As análises traçam um panorama geral das organizações formais ativas e suas variáveis econômicas, como número total de empresas e outras organizações; pessoal ocupado total e assalariado; salários e outras remunerações; e salários médios mensais, no ano de referência. O enfoque regional, por sua vez, fornece informações sobre as unidades locais e suas variáveis econômicas, com o objetivo de mostrar a distribuição geográfica dessas unidades no território brasileiro.
Informações sobre a quebra de série
De acordo com o Ministério do Trabalho e Emprego – MTE, a introdução do Grupo 3 (Pessoas Jurídicas: empregadores optantes pelo Simples Nacional e entidades sem fins lucrativos), que corresponde a 77% dos estabelecimentos declarantes da RAIS/eSocial, ocasionou um aumento de cobertura das declarações desses estabelecimentos e, consequentemente, um aumento virtual no número de vínculos.

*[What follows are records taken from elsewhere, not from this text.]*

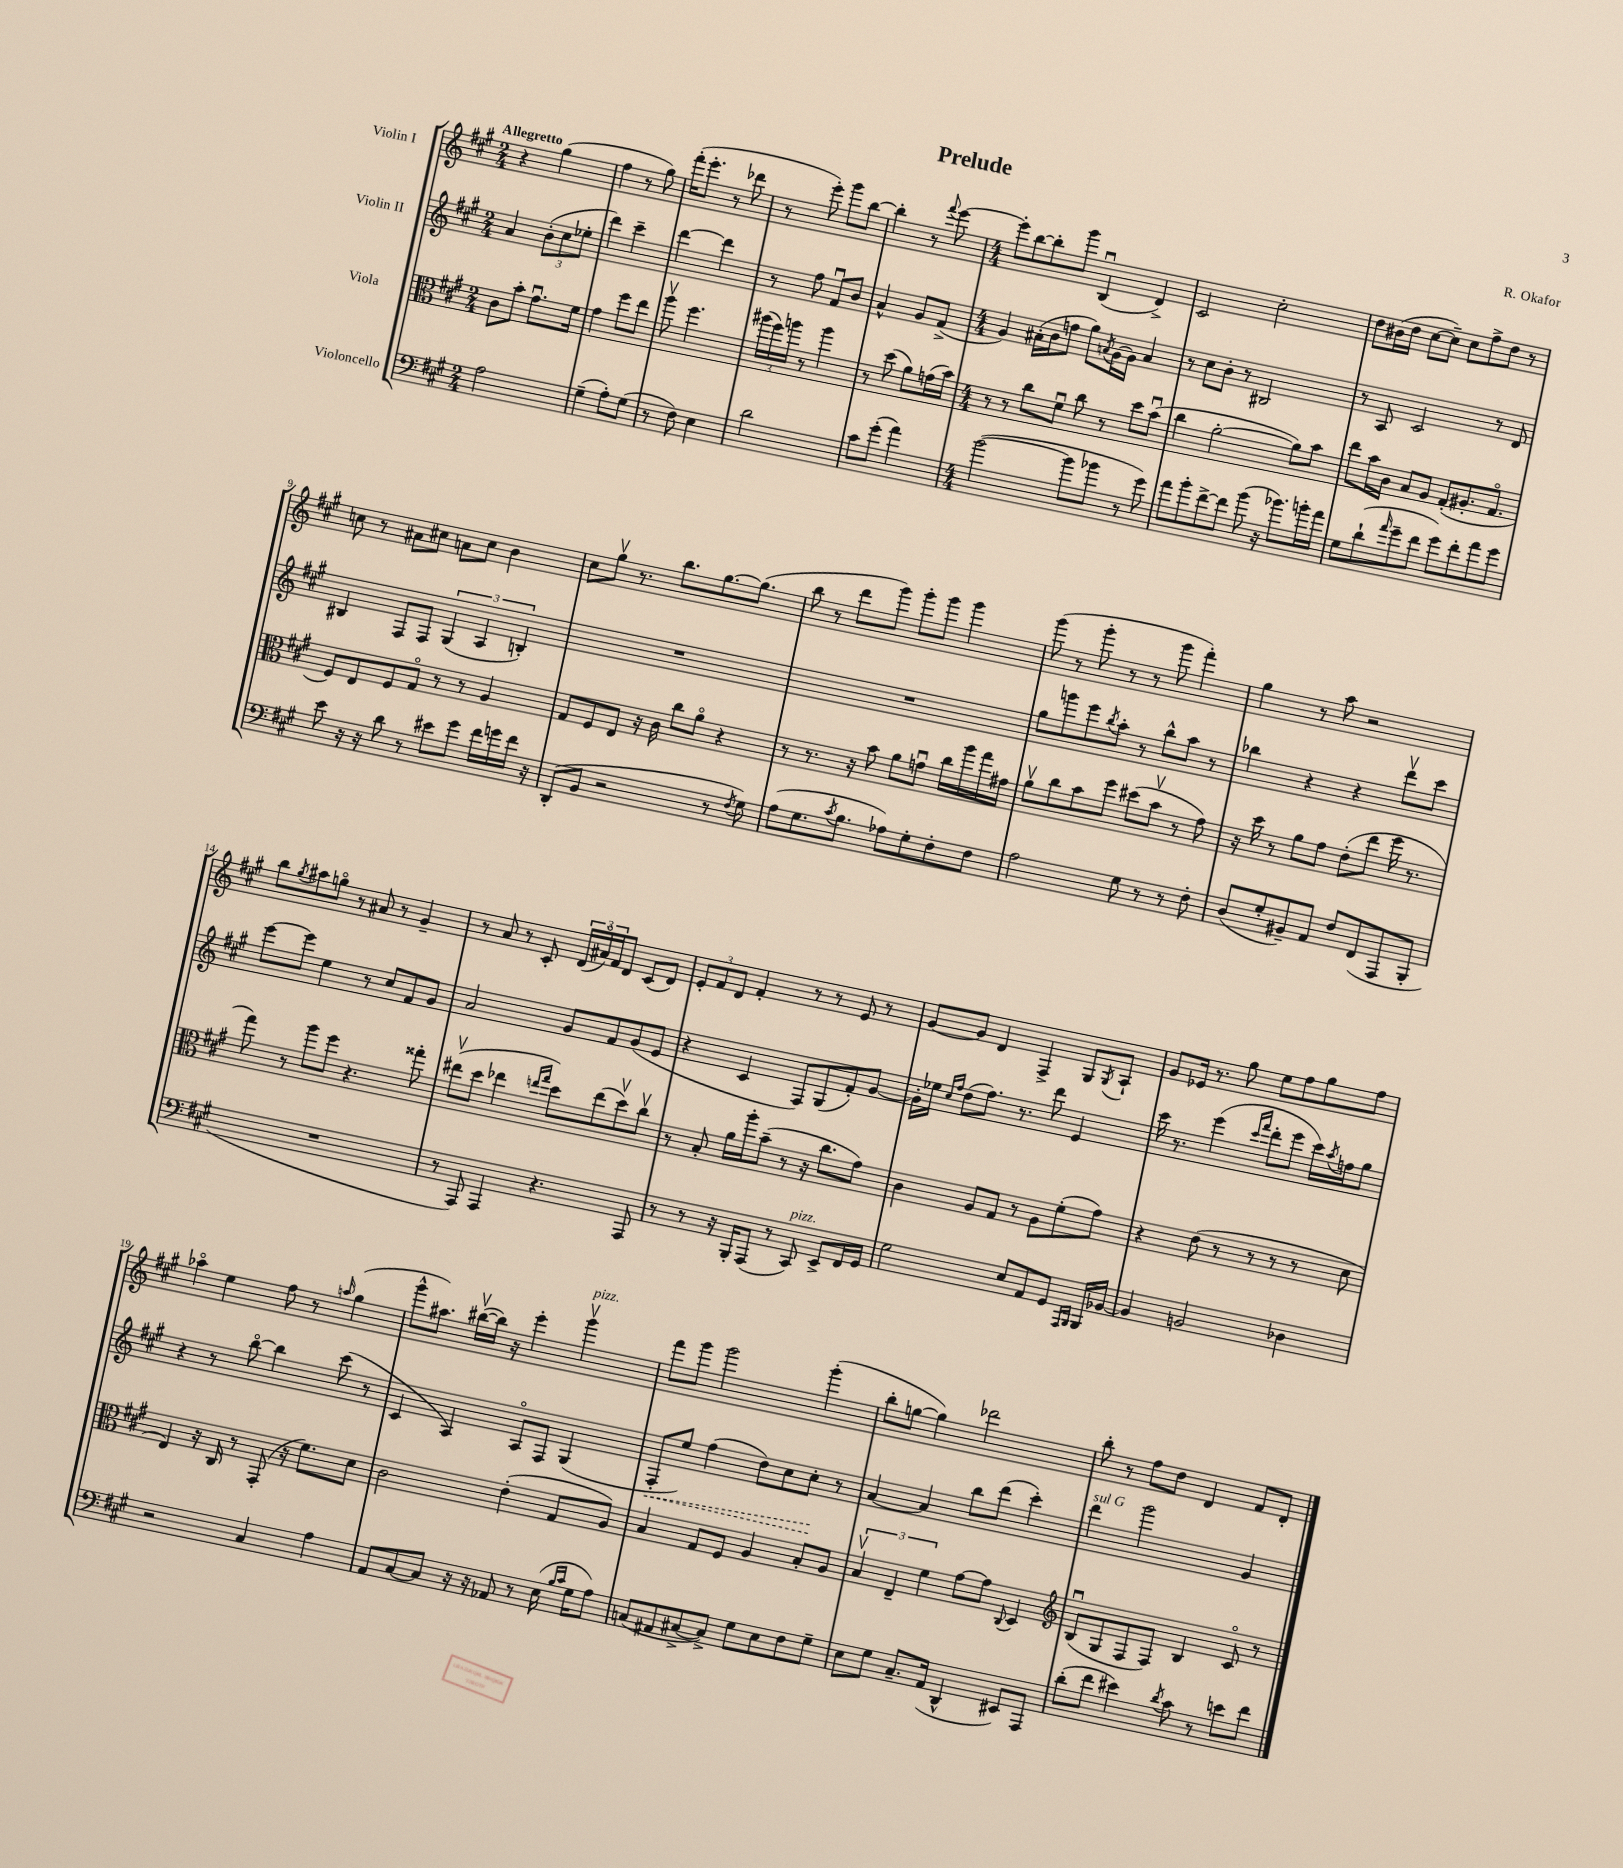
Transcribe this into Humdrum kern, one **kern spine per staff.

**kern	**kern	**kern	**dynam	**kern
*part4	*part3	*part2	*part2	*part1
*staff4	*staff3	*staff2	*staff2	*staff1
*I"Violoncello	*I"Viola	*I"Violin II	*	*I"Violin I
*clefF4	*clefC3	*clefG2	*	*clefG2
*k[f#c#g#]	*k[f#c#g#]	*k[f#c#g#]	*	*k[f#c#g#]
*M2/4	*M2/4	*M2/4	*	*M2/4
=1	=1	=1	=1	=1
!	!	!	!	!LO:TX:a:B:t=Allegretto
2A\	8c#\L	4a/	.	4r
.	8b'\J	.	.	.
.	8.g#u\L	(12b'\L	.	(4gg#\
.	.	12cc#\	.	.
.	.	12ee-X'\J	.	.
.	16f#\Jk	.	.	.
=2	=2	=2	=2	=2
(4G#~\	4g#\	4ddd\)	.	4ff#\
8A'\L)	8ff#\L	4ccc#~\	.	8r
(8G#\J	8ee\J	.	.	8gg#\)
=3	=3	=3	=3	=3
8r	8aav\	[4ddd\	.	(16fff#'\KL
.	.	.	.	8.eee'\J
8F#\)	4.ff#\	.	.	.
4E\	.	4ddd\]	.	8r
.	.	.	.	8ddd-X\
=4	=4	=4	=4	=4
2d\	(24aa#X\LL	8r	.	8r
.	24ff#\)	.	.	.
.	24aan\JJ	.	.	.
.	8r	8ff#\	.	8eee'\)
.	4aa\	8f#u/L	.	8ggg#\L
.	.	8b/J	.	[8bb\J
=5	=5	=5	=5	=5
8c#\L	8r	4a^^/	.	4bb'\]
(8g#'\J	(8dd\	.	.	.
4a\)	8a\L)	8g#/L	.	8r
.	.	.	.	8qqfff#/
.	(16gn\L	(8f#^/J	.	[8eee\
.	16b\JJ)	.	.	.
=6	=6	=6	=6	=6
*M4/4	*M4/4	*M4/4	*	*M4/4
([2b\	8r	4g#/)	.	8eee'\L]
.	8r	.	.	[8bb\
.	8cc#\L	(16a#X'\LL	.	8bb'\]
.	.	16b\J	.	.
.	8f#u\J	8ffn\J	.	8ggg#\J
8b\L]	8cc#\	8gg#\L)	.	(4Bu/
.	.	8qan/	.	.
8b-X\J	8r	[16g#\L	.	.
.	.	16g#\JJ]	.	.
8r	8dd\L	4a/	.	4d^/)
8g#\)	(8bu\J	.	.	.
=7	=7	=7	=7	=7
8a\L	4cc#\	8r	.	2c#/
8b'\	.	8cc#\L	.	.
[8f#^\	[2a'\	8b'\J	.	.
8f#\J]	.	8r	.	.
(8b\	.	2B#X/	.	2cc#'\
16r	.	.	.	.
8.b-X\L)	.	.	.	.
.	8a\L])	.	.	.
16bn'\L	8b\J	.	.	.
16a\JJ	.	.	.	.
=8	=8	=8	=8	=8
8G#\L	8ee\L	8r	.	8dd\L
(8d`\	16b\L	8A/	.	(16b#X\L
.	16c#\JJ	.	.	16dd\JJ
16qqa/	.	.	.	.
8g#~\	8B/L	2c#/	.	[8cc#\L
8f#\J	8A/J	.	.	8cc#~\J])
8g#\L)	(8G#'/L	.	.	8cc#\L
8f#'\	8.A#X'/	.	.	8ff#^\
8a\	.	8r	.	8dd\J
.	8.G#/J	.	.	.
8g#\J	.	8d/	.	8r
!!LO:LB:g=z
=9	=9	=9	=9	=9
8e\	8F#/L)	4B#X/	.	8ccn\
16r	8E/	.	.	8r
16r	.	.	.	.
8d\	8F#/	8F#/L	.	8a#X\L
8r	8G#/J	8F#/J	.	8cc#X\J
8e#X\L	8r	(6G#/	.	8an\L
8g#\J	8r	.	.	8cc#\J
.	.	6A/	.	.
16f#\LL	4A/	.	.	4b\
16gn\	.	.	.	.
.	.	6Bn'/)	.	.
16f#\JJ	.	.	.	.
16r	.	.	.	.
=10	=10	=10	=10	=10
(8DD'/L	8G#/L	1r	.	8cc#\L
8BB/J	8F#/	.	.	8gg#v\J
2r	8E/J	.	.	8.r
.	16r	.	.	.
.	16c#\	.	.	8.bb\L
.	8cc#\L	.	.	.
.	8a\J	.	.	[8.gg#\
8r	4r	.	.	.
.	.	.	.	(8.gg#\J]
8qF#/	.	.	.	.
8G#\)	.	.	.	.
=11	=11	=11	=11	=11
(8A\L	8r	1r	.	8bb\
8.G#\	8.r	.	.	8r
.	.	.	.	8ddd\L
8qc#/	.	.	.	.
8.B\J	16r	.	.	.
.	8b\	.	.	8ggg#\J)
8A-X\L)	8a\L	.	.	8ggg#'\L
8G#'\	8gnu\J	.	.	8ggg#\J
8F#'\	16cc#\LL	.	.	4ggg#\
.	16aa\	.	.	.
8F#\J	16gg#\	.	.	.
.	16g#X\JJ	.	.	.
=12	=12	=12	=12	=12
2A\	8av\L	8gg#\L	.	(8ggg#\
.	8cc#\	8gggn\	.	8r
.	8b\	8eee\	.	8ggg#'\
.	.	8qbb/	.	.
.	8ff#\J	8aa'\J	.	8r
8G#\	(8dd#X\L	8r	.	8r
8r	8bv\J	8bb^^\L	.	8ggg#\
8r	8r	8aa\J	.	4fff#'\)
8F#'\	8g#\)	8r	.	.
=13	=13	=13	=13	=13
(8D/L	16r	4bb-X\	.	4gg#\
.	16dd\	.	.	.
8G#'/	8r	.	.	.
8BB#X~/)	8a\L	4r	.	8r
8AA/J	8g#\J	.	.	8aa\
8F#/L	(8e'\L	4r	.	2r
(8FF#/	8ee\J	.	.	.
8AAA/	16ff#\	8dddv\L	.	.
.	8.r	.	.	.
8BBB'/J	.	8ccc#\J	.	.
!!LO:LB:g=z
=14	=14	=14	=14	=14
1r	8gg#\)	[8eee\L	.	8bb\L
.	.	.	.	8qgg#/
.	8r	8eee\J]	.	8aa#X\
.	8aa\L	4ee\	.	8ggn\J
.	8ff#\J	.	.	8r
.	4.r	8r	.	8a#X/
.	.	8cc#/L	.	8r
.	.	8f#/	.	4g#~/
.	8gg##X'\	8g#/J	.	.
=15	=15	=15	=15	=15
8r	(8ee#Xv\L	2a/	.	8r
8AAA/)	8dd\J	.	.	8a/
4AAA/	4ee-X\	.	.	8r
.	.	.	.	8c#'/
.	16qqeen/LL	.	.	.
.	16qqgg#/JJ	.	.	.
4.r	8dd\L)	8g#/L	.	(24d/LL
.	.	.	.	24a#X/)
.	.	.	.	24f#/J
.	(8ee\	8f#/	.	8d/J
.	8ddv\)	(8g#/	.	(8c#/L
8AAA/	8cc#v\J	8e/J	.	8d/J)
=16	=16	=16	=16	=16
8r	8r	4r	.	12e'/L
.	.	.	.	12f#/
8r	8B'/	.	.	.
.	.	.	.	12d/J
16r	16a\LL	4c#/	.	4f#'/
16BBB'/KL	16aa'\J	.	.	.
(8AAA/J	(8b~\J	.	.	.
8r	8r	8F#/L)	.	8r
!LO:TX:a:i:t=pizz.	!	!	!	!
8CC#/)	16r	(8G#/	.	8r
.	8.cc#\L	.	.	.
8EE^/L	.	8f#'/)	.	8e/
16FF#/L	8g#\J)	[8g#/J	.	8r
16GG#/JJ	.	.	.	.
=17	=17	=17	=17	=17
2G#\	4c#\	16g#'\LL]	.	[8g#/L
.	.	16ee-X\JJ	.	.
.	.	16qqcc#/LL	.	.
.	.	16qqff#/JJ	.	.
.	.	(8dd\L	.	8g#/J]
.	8A/L	8.ff#\J)	.	4d/
.	8G#/J	.	.	.
.	.	8.r	.	.
8E/L	8r	.	.	4F#^/
8AA/	8A\L	8ddd\	.	.
8GG#/J	(8f#'\	4e/	.	8G#/L
16qqAAA/LL	.	.	.	.
16qqBBB/JJ	.	.	.	8qG#/
16BBB/LL	8g#\J)	.	.	8A`/J
[16BB-X/JJ	.	.	.	.
=18	=18	=18	=18	=18
4BB-/]	4r	16ccc#\	.	8g#/L
.	.	8.r	.	.
.	.	.	.	16e-X/Jk
.	.	.	.	8.r
2BBn/	(8e\	(4eee\	.	.
.	8r	.	.	8gg#\
.	.	16qqccc#/LL	.	.
.	.	16qqfff#/JJ	.	.
.	8r	8ddd'\L	.	8ee\L
.	8r	8eee\J	.	8ff#\
4D-X\	8r	16ccc#\LL)	.	8gg#\
.	.	8qaa/	.	.
.	.	16ffn\J	.	.
.	8d\	8gg#\J	.	8ff#\J
!!LO:LB:g=z
=19	=19	=19	=19	=19
2r	4E/)	4r	.	4aa-X\
.	16r	8r	.	4ee\
.	16C#/	.	.	.
.	8r	[8bb\	.	.
4C#/	(8GG#'/	4bb\]	.	8ff#\
.	16r	.	.	8r
.	8.f#\L)	.	.	.
.	.	.	.	16qqaan/
4A\	.	(8ccc#\	.	(4gg#\
.	8d\J	8r	.	.
=20	=20	=20	=20	=20
8AA/L	2c#\	4c#/	.	8ggg#^^\L
[8C#/	.	.	.	8.aa#X\J)
8C#/J]	.	4A/)	.	.
.	.	.	.	([16bb#Xv\LL
16r	.	.	.	16bb#\JJ])
16r	.	.	.	16r
8AA-X/	(4e'\	8A/L	.	4eee'\
8r	.	8F#/J	.	.
!	!	!	!	!LO:TX:a:i:t=pizz.
(16E\	8G#/L	(4G#/	.	4ggg#v\
16qqB/LL	.	.	.	.
16qqc#/JJ	.	.	.	.
16G#\KL	.	.	.	.
8A\J)	8A/J)	.	.	.
=21	=21	=21	=21	=21
!	!	!	!LO:HP:b	!
(8Cn/L	4B/	8F#'/L	<	8fff#\L
8AA#X/	.	8ee/J)	.	8ggg#\J
[8C#X^/	8G#/L	(4ff#\	.	2ggg#\
8C#^/J])	8F#/J	.	.	.
8G#\L	4A/	8dd\L)	.	.
8E\	.	8cc#\	.	.
8F#\	8B'/L	8cc#'\J	.	(4ggg#'\
8G#~\J	8A/J	8r	[	.
=22	=22	=22	=22	=22
8E\L	6Bv/	[4a/	.	8bb'\L
8G#\J	.	.	.	[8ggn\J
.	6E~/	.	.	.
8.C#~/L	.	4a/]	.	4gg\])
.	6f#\	.	.	.
(16AA/Jk	.	.	.	.
4DD^^/	[8g#\L	8bb\L	.	2ddd-X\
.	8g#\J]	(8ddd\J	.	.
.	8qqC#/	.	.	.
8EE#X/L)	4D/	4ccc#'\)	.	.
8AAA/J	.	.	.	.
=23	=23	=23	=23	=23
*	*clefG2	*	*	*
!	!	!LO:TX:a:i:t=sul G	!	!
(8d'\L	(8Bu/L	4ddd\	.	8bb'\
8f#\J	8G#/	.	.	8r
4e#X\)	8F#/	2ggg#\	.	8ff#\L
.	8F#/J)	.	.	8dd\J
8qd/	.	.	.	.
8c#\	4B/	.	.	4d/
8r	.	.	.	.
8en\L	8c#/	4g#/	.	8f#/L
8f#\J	8r	.	.	8d'/J
==	==	==	==	==
*-	*-	*-	*-	*-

Essa mudança contribuiu para uma quebra de série para as informações da RAIS/ eSocial (BRASIL, 2024), como também impactou as estatísticas do CEMPRE, que utiliza a RAIS como fonte de dados, culminando, similarmente, em uma quebra de série nas estatísticas do CEMPRE. Dada essa quebra de série ocorrida com a substituição dos registros oriundos da RAIS pelo eSocial, o CEMPRE passou a incorporar todos os estabelecimentos com situação ativa no Cadastro Nacional de Pessoa Jurídica – CNPJ da Receita Federal.